An 'electronic nose' is a device that can smell. It helps to evaluate the quality of food and is also capable of detecting poisons. Source:

Maybe in this case we should try using a different approach to compare animals' sense of smell? For example, counting the genes responsible for olfactory receptors? The more genes there are, the more different types of olfactory receptors there can be. A group of scientists from the University of Tokyo compared the number of 'olfactory' genes in 13 different species of mammals (including elephants, horses, cows, rabbits, guinea pigs, rodents, primates, and humans). Oddly enough, the record holder in this case was not rats or dogs, but African elephants – with around 2000 working olfactory receptor genes. Rats took second place, with 1200 genes. In dogs, the number of these genes turned out to be two and a half times less than in elephants (about 800), and in humans and other primates it was about half that of dogs (396 in humans, 380 in chimpanzees, 309 in macaques) (14). Scientists emphasise that the results do not imply acuteness of smell or how vital a certain smell is to one species or another. Despite the fact that humans do not utilise around half of the olfactory genes (395 have a use compared to 425 pseudogenes) (14), our sense of smell is well developed and strongly affects emotional, reproductive, and social behaviour. The olfactory system affects communication between people. It has been shown that we can distinguish not only the emotional state of other people by smell, but also genetic information, kinship, or even more genetically suitable sexual partners (13, 15-17).

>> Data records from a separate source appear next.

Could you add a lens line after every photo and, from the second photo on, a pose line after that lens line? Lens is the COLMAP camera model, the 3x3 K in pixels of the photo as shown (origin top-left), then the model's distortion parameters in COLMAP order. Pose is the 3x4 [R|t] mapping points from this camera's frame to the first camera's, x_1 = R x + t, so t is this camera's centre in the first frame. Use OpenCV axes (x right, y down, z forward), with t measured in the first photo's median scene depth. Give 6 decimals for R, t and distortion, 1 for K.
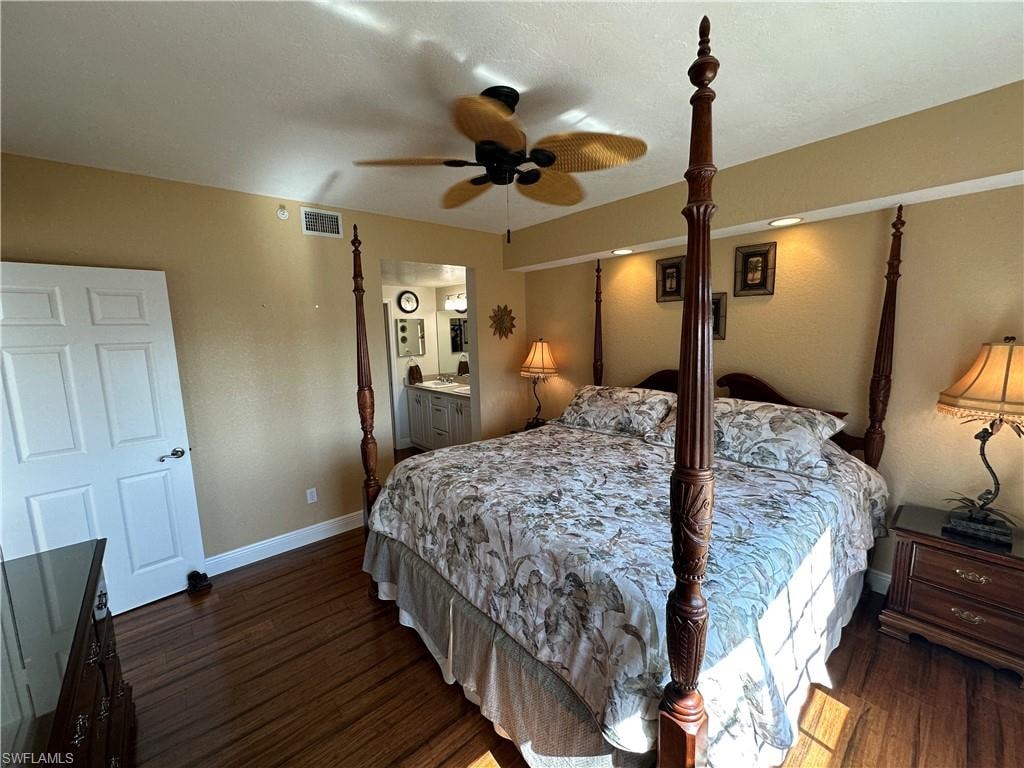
lens RADIAL K [[408.5, 0, 511.4], [0, 408.5, 384.4], [0, 0, 1]] dist [-0.004664, 0.000388]
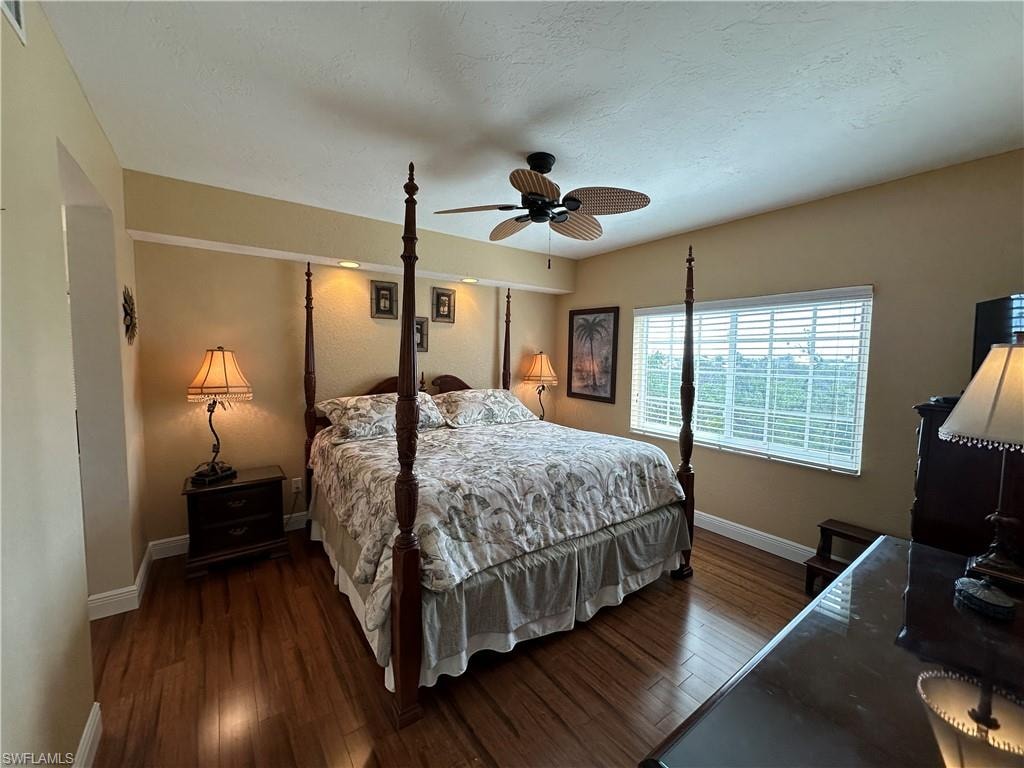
lens RADIAL K [[408.5, 0, 512.1], [0, 408.5, 382.7], [0, 0, 1]] dist [-0.004664, 0.000388]
pose [[0.085462, -0.038326, 0.995604, -0.864721], [0.119474, 0.992444, 0.027949, -0.013106], [-0.989152, 0.116560, 0.089395, 0.647314]]
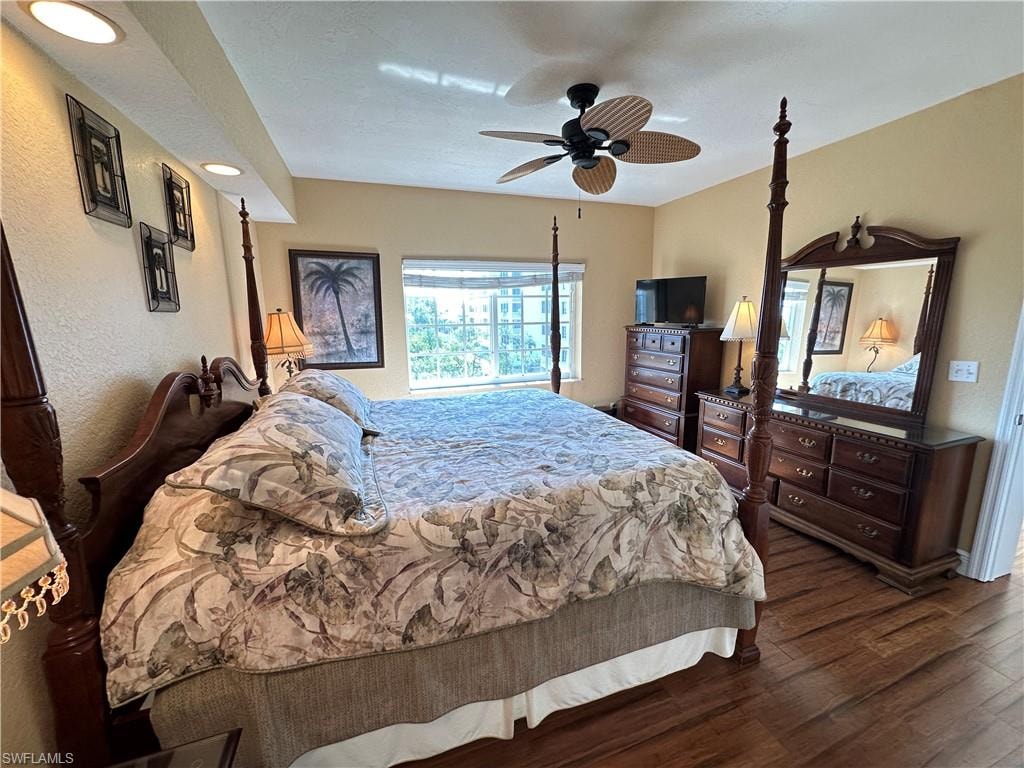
lens RADIAL K [[408.5, 0, 513.0], [0, 408.5, 384.5], [0, 0, 1]] dist [-0.004664, 0.000388]
pose [[-0.930944, -0.025029, 0.364303, -0.184394], [0.087954, 0.952907, 0.290227, -0.148135], [-0.354411, 0.302227, -0.884902, 1.483090]]
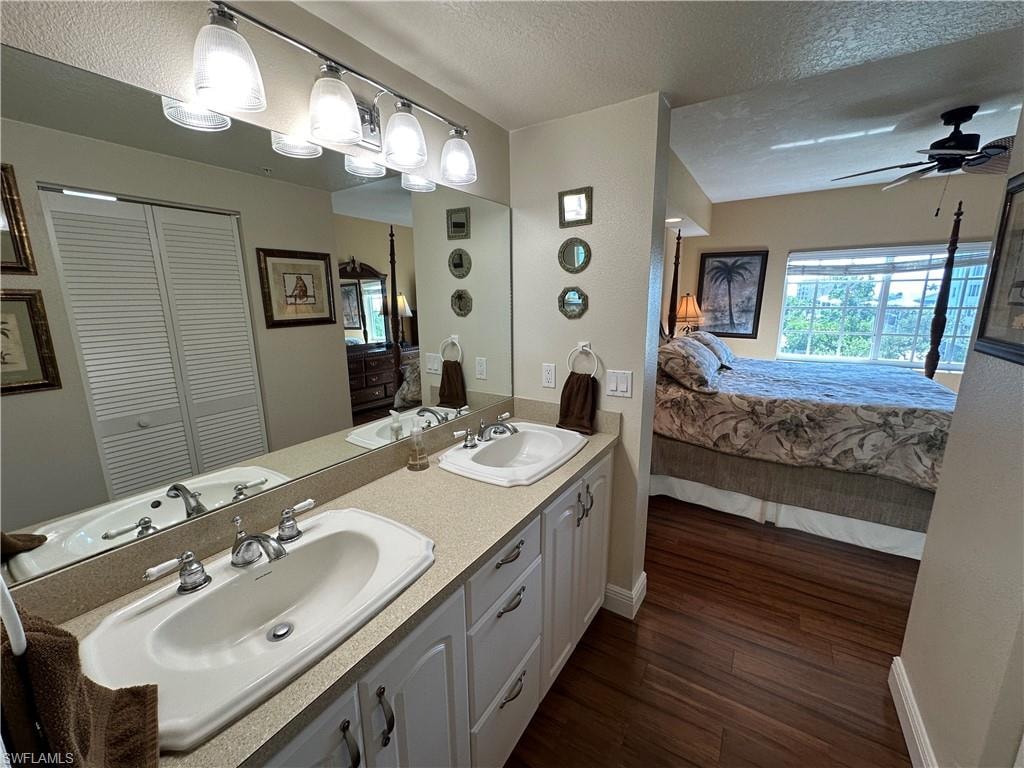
lens RADIAL K [[408.5, 0, 511.7], [0, 408.5, 384.3], [0, 0, 1]] dist [-0.004664, 0.000388]
pose [[-0.282678, -0.165822, 0.944773, -0.684140], [0.148307, 0.965545, 0.213841, -0.189153], [-0.947681, 0.200565, -0.248345, 1.892346]]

If we think about the absolute sensitivity of natural biosensors, it is logical to assume that the ability to detect a signal can be limited only by the physical characteristics of the stimulus. Thus, sensitive inner ear cells can detect displacements of their hairs over atom-sized distances. Visual photoreceptors can even pick out a single photon. One odorant molecule should probably be considered a quantitative unit of the olfactory stimulus (18). We can therefore assume that those living organisms that are able to respond to just one molecule of the substance will have the best olfactory acuity. It has been possible to register such sensitivity in insects – more specifically – in some species of butterflies (18-20). A butterfly's 'nose' is a special antenna on the head containing thousands of unusually sensitive olfactory cells. Just one pheromone molecule (pheromones are special substances for 'communication' between individuals) secreted by a female silkworm is enough to trigger a nerve impulse in the olfactory neuron of the male antenna. With this mechanism, the male can sense the female even at 5 kilometres (18-20).

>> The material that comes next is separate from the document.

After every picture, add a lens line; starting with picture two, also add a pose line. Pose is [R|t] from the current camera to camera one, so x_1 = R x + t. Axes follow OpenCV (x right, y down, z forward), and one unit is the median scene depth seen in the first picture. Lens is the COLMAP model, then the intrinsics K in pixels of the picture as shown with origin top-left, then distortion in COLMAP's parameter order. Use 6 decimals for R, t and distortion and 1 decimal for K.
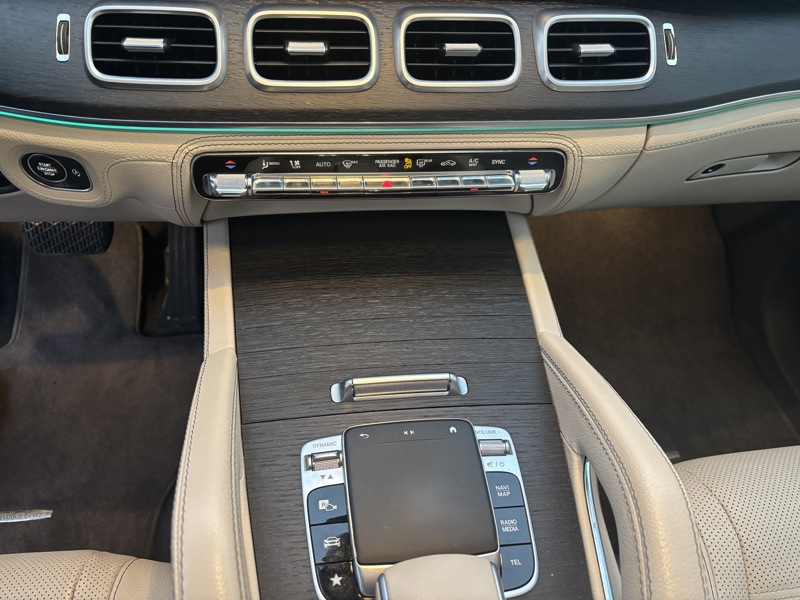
lens RADIAL K [[613.3, 0, 390.2], [0, 613.3, 302.0], [0, 0, 1]] dist [0.024092, -0.005608]
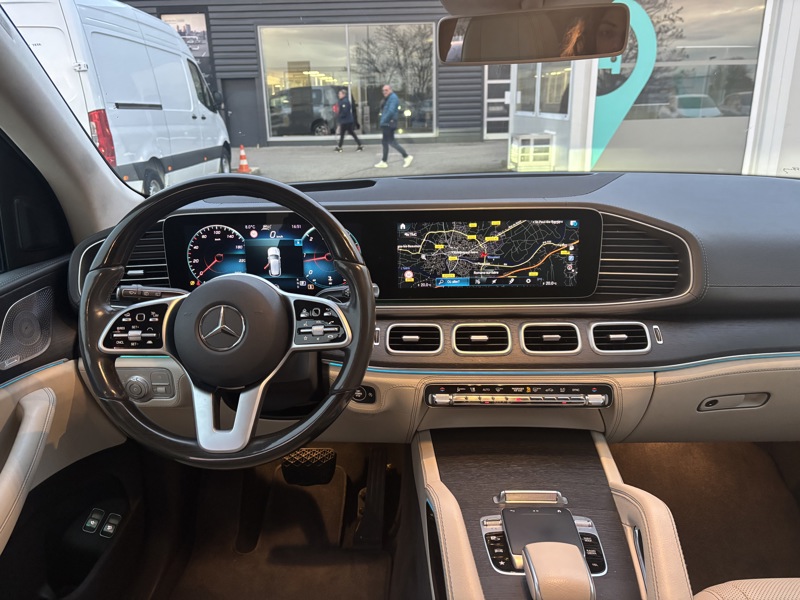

Nevertheless, the answer to the question of the best chemosensor is quite controversial. Perhaps dogs can better recognise scent-marks on a fence than people, and people can smell good wine better than dogs (13). Even simply organised plants can possess a 'sense of smell' (21) and, at the same time, in highly organised animals such as dolphins, all the 'olfactory' genes are inactive (1). What complicates the picture further is the fact that many factors affect sensitivity to odours: age, individual experience, various diseases, emotional and reproductive status (10,13), and even how full the stomach is (22). Although there is still much unexplored in the field of chemical reception, it is safe to say that our sense of smell is much more important than we think.